Segment Start: TASK INPUTS

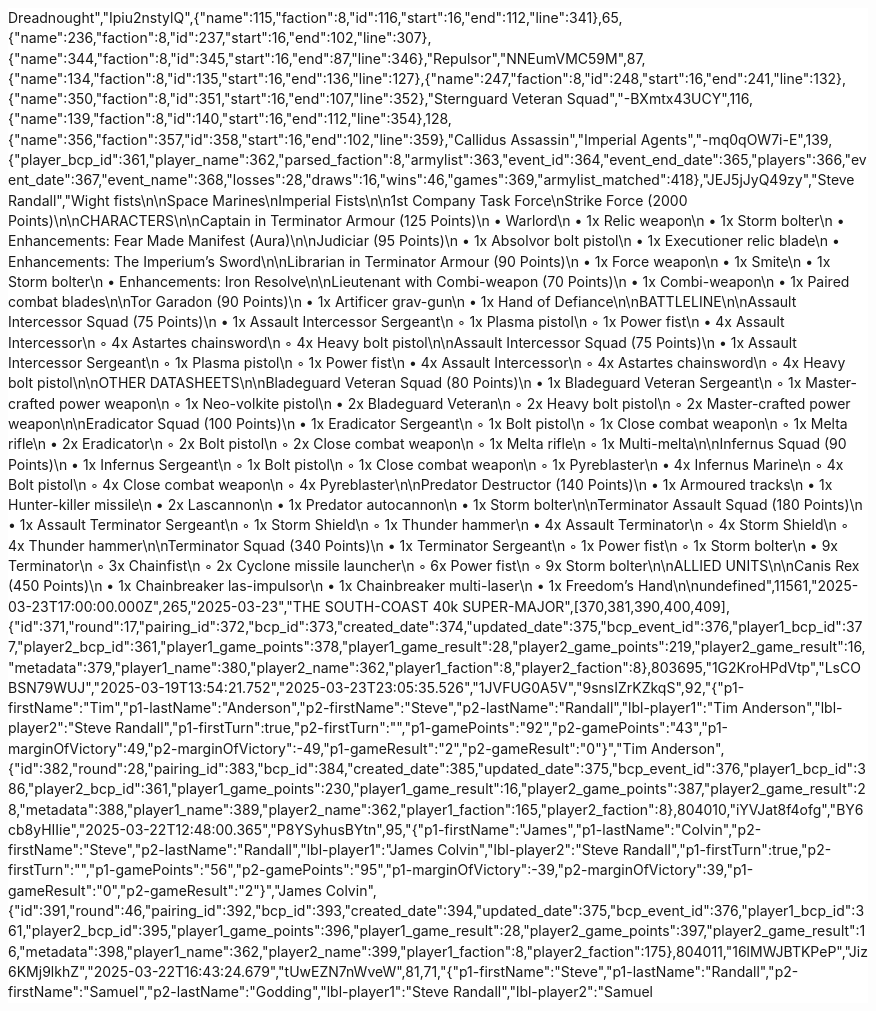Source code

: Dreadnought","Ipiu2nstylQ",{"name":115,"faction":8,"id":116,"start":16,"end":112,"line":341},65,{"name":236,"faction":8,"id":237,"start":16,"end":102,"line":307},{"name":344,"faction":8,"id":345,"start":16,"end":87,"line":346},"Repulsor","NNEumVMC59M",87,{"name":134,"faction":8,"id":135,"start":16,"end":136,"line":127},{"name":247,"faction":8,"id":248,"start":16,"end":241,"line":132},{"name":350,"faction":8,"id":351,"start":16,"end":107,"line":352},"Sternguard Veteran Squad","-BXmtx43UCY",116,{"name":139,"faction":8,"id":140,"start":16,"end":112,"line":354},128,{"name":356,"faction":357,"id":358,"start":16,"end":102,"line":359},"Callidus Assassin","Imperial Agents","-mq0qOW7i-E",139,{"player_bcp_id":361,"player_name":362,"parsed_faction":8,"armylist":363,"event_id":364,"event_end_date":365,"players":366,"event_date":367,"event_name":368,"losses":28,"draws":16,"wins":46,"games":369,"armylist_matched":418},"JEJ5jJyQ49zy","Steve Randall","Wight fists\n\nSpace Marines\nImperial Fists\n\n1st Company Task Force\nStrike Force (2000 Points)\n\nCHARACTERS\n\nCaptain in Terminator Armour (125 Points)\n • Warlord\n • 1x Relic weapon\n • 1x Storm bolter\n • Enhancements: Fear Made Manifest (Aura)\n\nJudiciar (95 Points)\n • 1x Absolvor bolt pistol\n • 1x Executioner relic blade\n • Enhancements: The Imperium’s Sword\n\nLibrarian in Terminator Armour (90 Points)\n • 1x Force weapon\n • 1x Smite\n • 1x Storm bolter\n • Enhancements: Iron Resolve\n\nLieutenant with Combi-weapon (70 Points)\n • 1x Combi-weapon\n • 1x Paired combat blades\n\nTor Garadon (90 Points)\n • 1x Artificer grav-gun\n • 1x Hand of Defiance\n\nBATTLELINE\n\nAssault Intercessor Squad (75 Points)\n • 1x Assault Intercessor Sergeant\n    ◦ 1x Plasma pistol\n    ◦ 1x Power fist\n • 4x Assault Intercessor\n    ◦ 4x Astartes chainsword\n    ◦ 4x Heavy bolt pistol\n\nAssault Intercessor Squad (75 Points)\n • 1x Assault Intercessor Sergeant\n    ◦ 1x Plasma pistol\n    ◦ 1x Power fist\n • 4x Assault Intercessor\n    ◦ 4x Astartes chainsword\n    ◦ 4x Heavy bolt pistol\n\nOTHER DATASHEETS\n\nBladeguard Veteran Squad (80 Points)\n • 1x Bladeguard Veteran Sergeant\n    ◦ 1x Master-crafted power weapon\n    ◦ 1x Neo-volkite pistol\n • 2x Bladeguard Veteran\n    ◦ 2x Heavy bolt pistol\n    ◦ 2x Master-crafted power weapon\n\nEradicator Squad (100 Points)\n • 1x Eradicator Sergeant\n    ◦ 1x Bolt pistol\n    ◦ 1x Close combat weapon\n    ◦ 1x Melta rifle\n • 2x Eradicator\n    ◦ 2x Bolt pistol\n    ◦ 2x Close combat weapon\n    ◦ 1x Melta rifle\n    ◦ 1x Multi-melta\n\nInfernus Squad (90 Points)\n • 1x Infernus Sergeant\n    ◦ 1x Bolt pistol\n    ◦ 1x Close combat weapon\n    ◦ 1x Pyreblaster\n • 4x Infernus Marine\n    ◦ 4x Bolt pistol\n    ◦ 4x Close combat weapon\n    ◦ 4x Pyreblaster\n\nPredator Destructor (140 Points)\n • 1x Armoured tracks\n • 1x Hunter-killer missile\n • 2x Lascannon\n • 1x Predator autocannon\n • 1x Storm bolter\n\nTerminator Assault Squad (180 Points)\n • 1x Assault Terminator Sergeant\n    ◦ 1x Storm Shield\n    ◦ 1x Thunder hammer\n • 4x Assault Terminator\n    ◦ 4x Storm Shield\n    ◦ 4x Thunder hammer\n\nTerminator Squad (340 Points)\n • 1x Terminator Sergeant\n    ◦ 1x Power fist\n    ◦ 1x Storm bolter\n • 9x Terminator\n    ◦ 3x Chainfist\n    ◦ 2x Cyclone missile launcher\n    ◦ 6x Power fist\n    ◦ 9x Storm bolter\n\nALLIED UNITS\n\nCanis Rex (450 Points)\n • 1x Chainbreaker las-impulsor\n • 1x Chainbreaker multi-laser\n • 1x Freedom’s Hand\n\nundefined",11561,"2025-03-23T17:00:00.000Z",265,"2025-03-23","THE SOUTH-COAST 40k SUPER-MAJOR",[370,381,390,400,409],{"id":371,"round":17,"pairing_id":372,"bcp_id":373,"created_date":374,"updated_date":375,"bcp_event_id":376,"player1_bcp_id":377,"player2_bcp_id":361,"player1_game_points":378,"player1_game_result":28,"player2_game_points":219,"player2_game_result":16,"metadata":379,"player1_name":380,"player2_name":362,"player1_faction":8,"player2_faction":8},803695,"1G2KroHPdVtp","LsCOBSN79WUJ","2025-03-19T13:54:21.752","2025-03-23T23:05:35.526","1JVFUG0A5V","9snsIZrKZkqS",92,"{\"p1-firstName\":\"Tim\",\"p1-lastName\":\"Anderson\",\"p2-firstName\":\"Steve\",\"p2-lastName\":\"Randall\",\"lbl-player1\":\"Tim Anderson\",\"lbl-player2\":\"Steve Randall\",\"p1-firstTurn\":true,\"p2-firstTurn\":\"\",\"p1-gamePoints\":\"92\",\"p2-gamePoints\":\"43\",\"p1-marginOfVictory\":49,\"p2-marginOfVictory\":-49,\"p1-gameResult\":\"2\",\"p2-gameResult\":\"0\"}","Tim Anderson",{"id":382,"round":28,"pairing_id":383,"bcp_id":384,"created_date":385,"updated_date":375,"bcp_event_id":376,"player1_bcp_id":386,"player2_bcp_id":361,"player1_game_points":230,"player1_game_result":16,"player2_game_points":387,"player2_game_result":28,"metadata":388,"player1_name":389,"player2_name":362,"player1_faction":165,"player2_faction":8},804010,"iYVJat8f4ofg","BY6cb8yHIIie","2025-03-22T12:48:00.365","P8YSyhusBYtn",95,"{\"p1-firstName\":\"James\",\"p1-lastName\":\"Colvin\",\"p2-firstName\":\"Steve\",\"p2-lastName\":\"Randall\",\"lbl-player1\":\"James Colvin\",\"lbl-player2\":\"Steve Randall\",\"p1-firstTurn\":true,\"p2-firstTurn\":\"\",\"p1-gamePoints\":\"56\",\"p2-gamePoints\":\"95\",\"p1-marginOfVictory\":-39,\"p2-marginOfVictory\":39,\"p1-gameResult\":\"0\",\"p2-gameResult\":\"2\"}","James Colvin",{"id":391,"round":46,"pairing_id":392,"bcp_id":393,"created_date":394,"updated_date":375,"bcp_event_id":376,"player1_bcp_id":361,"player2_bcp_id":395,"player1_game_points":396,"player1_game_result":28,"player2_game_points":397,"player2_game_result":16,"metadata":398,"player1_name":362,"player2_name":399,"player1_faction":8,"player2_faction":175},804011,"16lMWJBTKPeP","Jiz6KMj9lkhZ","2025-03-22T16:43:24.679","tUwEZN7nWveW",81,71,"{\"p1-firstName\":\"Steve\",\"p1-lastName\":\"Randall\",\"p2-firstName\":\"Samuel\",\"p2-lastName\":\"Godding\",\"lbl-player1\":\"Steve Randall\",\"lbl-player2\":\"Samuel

Segment End: TASK INPUTS
Segment Start: TASK INPUTS

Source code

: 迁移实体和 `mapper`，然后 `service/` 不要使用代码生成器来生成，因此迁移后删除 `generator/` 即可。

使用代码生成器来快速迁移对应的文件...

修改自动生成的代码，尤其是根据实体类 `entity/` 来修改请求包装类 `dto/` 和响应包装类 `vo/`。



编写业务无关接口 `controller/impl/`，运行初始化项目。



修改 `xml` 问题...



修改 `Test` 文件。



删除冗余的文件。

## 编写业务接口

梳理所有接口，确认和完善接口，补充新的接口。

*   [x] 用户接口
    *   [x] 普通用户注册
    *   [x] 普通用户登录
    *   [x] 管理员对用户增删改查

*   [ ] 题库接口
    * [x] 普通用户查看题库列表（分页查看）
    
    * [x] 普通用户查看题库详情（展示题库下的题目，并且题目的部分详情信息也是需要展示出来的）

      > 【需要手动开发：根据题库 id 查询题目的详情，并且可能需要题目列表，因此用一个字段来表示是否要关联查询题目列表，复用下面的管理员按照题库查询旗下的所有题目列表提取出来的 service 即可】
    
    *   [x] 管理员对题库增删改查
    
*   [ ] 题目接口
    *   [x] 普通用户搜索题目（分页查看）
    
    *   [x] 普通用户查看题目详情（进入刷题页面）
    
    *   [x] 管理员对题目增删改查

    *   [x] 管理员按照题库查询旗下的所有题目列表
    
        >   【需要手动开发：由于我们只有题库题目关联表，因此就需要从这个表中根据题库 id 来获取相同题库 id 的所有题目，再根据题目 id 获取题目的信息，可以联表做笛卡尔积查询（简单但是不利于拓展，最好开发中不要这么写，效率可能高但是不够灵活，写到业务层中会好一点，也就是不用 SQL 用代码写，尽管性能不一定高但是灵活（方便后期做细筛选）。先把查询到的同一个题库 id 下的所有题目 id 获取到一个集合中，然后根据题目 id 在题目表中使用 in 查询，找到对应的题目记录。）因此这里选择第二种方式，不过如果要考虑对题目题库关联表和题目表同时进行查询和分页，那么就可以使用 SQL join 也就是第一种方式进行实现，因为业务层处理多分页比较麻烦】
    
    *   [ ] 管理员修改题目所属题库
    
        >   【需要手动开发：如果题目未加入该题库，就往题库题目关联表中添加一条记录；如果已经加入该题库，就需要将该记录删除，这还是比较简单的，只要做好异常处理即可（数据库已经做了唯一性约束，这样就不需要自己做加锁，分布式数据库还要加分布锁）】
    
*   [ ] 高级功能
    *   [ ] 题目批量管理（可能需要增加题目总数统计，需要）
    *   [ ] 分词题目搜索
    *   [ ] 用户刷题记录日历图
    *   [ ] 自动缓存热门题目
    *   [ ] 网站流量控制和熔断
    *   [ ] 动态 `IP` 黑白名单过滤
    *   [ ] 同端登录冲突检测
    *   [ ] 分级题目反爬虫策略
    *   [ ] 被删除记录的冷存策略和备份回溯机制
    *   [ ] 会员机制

Segment End: TASK INPUTS

→ WHAT YOU SHOULD DO
Check the listing above for lines containing the string "service", and copy each one.

→ RESULT
: 迁移实体和 `mapper`，然后 `service/` 不要使用代码生成器来生成，因此迁移后删除 `generator/` 即可。
      > 【需要手动开发：根据题库 id 查询题目的详情，并且可能需要题目列表，因此用一个字段来表示是否要关联查询题目列表，复用下面的管理员按照题库查询旗下的所有题目列表提取出来的 service 即可】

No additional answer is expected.